With the Declaration of Independence, signed just 5 months early, it looked as if it would go down in history as a treasonous action by those who will be punished once the war concludes with an easy British victory.  As Benjamin Franklin said, “We must all hang together, or we will most assuredly hang separately.”

Thomas Paine, then a war correspondent, could see the state of the revolution waning and saw this as a pivotal time where failure could be near.  He must do something, so he went back home and started writing a new series of pamphlets he would hope would help garner support for this revolution towards freedom.  He titled the it The American Crisis.

Almost one full year earlier, he helped foment the seeds of the revolution through his pamphlet titled Common Sense.  Laying out a very powerful argument for Independence in January of 1776, he published it anonymously signing it only as “written by an Englishman”.

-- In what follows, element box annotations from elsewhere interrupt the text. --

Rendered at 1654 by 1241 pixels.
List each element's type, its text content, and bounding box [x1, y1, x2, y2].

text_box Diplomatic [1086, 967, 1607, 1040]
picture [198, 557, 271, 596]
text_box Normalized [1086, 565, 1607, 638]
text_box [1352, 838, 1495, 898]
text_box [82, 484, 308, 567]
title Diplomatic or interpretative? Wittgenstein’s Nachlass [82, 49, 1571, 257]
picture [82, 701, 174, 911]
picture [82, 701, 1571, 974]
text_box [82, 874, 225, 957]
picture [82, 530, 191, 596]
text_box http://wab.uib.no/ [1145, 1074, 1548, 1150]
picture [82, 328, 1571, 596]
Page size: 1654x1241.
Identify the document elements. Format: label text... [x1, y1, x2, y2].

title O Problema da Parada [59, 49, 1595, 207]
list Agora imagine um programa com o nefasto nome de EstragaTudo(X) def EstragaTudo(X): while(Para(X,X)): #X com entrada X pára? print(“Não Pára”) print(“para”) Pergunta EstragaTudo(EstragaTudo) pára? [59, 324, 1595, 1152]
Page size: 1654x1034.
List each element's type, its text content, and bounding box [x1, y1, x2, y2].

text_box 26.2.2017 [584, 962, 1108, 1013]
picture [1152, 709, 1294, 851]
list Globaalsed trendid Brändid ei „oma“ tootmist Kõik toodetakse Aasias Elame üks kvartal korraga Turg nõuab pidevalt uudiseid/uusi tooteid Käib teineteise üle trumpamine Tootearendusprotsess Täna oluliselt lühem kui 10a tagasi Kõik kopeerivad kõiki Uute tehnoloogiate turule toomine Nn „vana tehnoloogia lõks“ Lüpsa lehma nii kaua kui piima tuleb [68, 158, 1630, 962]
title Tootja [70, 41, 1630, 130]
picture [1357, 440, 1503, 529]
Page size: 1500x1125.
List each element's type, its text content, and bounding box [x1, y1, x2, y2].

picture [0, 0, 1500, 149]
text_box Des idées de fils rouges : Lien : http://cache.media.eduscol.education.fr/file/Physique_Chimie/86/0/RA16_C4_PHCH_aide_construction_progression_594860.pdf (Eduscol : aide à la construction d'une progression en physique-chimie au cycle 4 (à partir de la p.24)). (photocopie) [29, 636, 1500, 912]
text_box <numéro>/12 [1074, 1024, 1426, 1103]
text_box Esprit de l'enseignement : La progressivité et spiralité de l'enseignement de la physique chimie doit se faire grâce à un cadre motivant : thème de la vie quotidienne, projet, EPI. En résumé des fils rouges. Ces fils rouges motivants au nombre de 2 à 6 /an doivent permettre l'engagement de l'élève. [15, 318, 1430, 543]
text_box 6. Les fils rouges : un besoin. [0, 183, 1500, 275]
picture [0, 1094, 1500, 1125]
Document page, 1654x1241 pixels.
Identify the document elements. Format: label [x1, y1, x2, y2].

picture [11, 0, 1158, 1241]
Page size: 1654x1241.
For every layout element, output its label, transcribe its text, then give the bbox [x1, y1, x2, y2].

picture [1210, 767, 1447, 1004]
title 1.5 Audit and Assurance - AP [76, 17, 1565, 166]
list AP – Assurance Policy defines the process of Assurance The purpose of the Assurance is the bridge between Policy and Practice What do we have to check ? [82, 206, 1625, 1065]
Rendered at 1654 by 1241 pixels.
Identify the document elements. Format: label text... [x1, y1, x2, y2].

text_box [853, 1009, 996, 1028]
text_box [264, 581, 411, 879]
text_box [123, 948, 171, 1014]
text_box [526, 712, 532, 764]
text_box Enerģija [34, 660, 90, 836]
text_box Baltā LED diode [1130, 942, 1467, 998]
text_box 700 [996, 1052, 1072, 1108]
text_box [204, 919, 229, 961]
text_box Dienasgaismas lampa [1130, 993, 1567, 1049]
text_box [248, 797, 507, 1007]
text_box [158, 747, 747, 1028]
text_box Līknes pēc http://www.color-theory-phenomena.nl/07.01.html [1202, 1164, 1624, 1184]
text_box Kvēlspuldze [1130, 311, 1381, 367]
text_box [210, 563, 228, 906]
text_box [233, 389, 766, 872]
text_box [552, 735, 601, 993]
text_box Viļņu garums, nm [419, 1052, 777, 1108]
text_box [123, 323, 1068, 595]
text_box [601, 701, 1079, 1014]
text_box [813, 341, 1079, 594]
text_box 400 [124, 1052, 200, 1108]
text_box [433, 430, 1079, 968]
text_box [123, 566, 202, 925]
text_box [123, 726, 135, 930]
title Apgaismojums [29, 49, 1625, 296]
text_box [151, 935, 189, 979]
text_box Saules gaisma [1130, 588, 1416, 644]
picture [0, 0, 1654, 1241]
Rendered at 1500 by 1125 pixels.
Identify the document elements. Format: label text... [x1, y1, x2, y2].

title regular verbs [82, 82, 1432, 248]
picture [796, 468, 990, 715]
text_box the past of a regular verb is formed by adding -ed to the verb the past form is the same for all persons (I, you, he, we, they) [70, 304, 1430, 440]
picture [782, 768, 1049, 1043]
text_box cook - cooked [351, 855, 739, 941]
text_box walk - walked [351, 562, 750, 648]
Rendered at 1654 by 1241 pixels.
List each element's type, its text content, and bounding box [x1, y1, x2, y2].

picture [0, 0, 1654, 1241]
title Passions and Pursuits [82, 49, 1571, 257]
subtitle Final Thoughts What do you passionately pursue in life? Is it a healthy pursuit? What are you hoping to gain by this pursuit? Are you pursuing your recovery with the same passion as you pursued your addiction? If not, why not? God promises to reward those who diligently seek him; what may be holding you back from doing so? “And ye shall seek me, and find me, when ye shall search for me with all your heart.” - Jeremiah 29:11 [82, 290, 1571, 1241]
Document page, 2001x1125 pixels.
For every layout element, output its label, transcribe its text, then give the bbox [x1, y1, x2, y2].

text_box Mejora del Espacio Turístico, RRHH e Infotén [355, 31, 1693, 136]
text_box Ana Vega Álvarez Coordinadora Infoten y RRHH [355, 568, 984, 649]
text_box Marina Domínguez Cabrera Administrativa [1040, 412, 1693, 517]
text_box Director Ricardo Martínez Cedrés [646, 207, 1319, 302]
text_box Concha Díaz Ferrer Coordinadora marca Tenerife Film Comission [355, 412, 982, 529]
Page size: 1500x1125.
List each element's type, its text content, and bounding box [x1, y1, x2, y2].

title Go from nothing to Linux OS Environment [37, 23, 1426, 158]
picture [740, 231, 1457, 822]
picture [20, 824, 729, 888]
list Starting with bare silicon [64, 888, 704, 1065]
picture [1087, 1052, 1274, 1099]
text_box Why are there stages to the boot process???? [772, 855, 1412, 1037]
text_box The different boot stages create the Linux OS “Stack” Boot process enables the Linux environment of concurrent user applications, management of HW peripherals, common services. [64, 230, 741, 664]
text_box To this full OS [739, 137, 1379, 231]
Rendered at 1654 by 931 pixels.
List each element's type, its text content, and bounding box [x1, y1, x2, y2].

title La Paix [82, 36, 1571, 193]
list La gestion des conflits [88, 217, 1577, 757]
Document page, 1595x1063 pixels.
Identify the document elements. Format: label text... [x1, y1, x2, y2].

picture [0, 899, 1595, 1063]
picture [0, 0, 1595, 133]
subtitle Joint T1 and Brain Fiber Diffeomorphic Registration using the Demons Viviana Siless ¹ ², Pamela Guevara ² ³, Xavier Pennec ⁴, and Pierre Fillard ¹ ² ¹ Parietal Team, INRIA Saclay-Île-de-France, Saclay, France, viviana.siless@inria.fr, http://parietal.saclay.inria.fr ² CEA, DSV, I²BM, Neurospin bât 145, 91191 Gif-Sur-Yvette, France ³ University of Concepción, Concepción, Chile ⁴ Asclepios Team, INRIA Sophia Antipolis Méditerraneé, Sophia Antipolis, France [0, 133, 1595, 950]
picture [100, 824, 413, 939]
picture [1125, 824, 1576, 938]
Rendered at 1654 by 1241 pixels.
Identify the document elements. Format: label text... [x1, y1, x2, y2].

While Common Sense carried the colonies through the signing of the Declaration of Independence, so too would The American Crisis, help give strength to the revolution at one of its lowest points.

THESE are the times that try men’s souls. The summer soldier and the sunshine patriot will, in this crisis, shrink from the service of their country; but he that stands it now, deserves the love and thanks of man and woman. Tyranny, like hell, is not easily conquered; yet we have this consolation with us, that the harder the conflict, the more glorious the triumph. What we obtain too cheap, we esteem too lightly: it is dearness only that gives every thing its value. Heaven knows how to put a proper price upon its goods; and it would be strange indeed if so celestial an article as FREEDOM should not be highly rated. Britain, with an army to enforce her tyranny, has declared that she has a right (not only to TAX) but “to BIND us in ALL CASES WHATSOEVER,” and if being bound in that manner, is not slavery, then is there not such a thing as slavery upon earth. Even the expression is impious; for so unlimited a power can belong only to God.

For anyone interested in the history of the American revolution and celebrating this Independence Day, would do well to look at Thomas Paine’s advice still today.

‘Tis surprising to see how rapidly a panic will sometimes run through a country. All nations and ages have been subject to them. Britain has trembled like an ague at the report of a French fleet of flat-bottomed boats; and in the fourteenth [fifteenth] century the whole English army, after ravaging the kingdom of France, was driven back like men petrified with fear; and this brave exploit was performed by a few broken forces collected and headed by a woman, Joan of Arc. Would that heaven might inspire some Jersey maid to spirit up her countrymen, and save her fair fellow sufferers from ravage and ravishment! Yet panics, in some cases, have their uses; they produce as much good as hurt. Their duration is always short; the mind soon grows through them, and acquires a firmer habit than before.

For it’s still true today; fear, panic, desperation, are all fleeting emotions, or at least should be, when the price that is being paid is laid at the altar of freedom.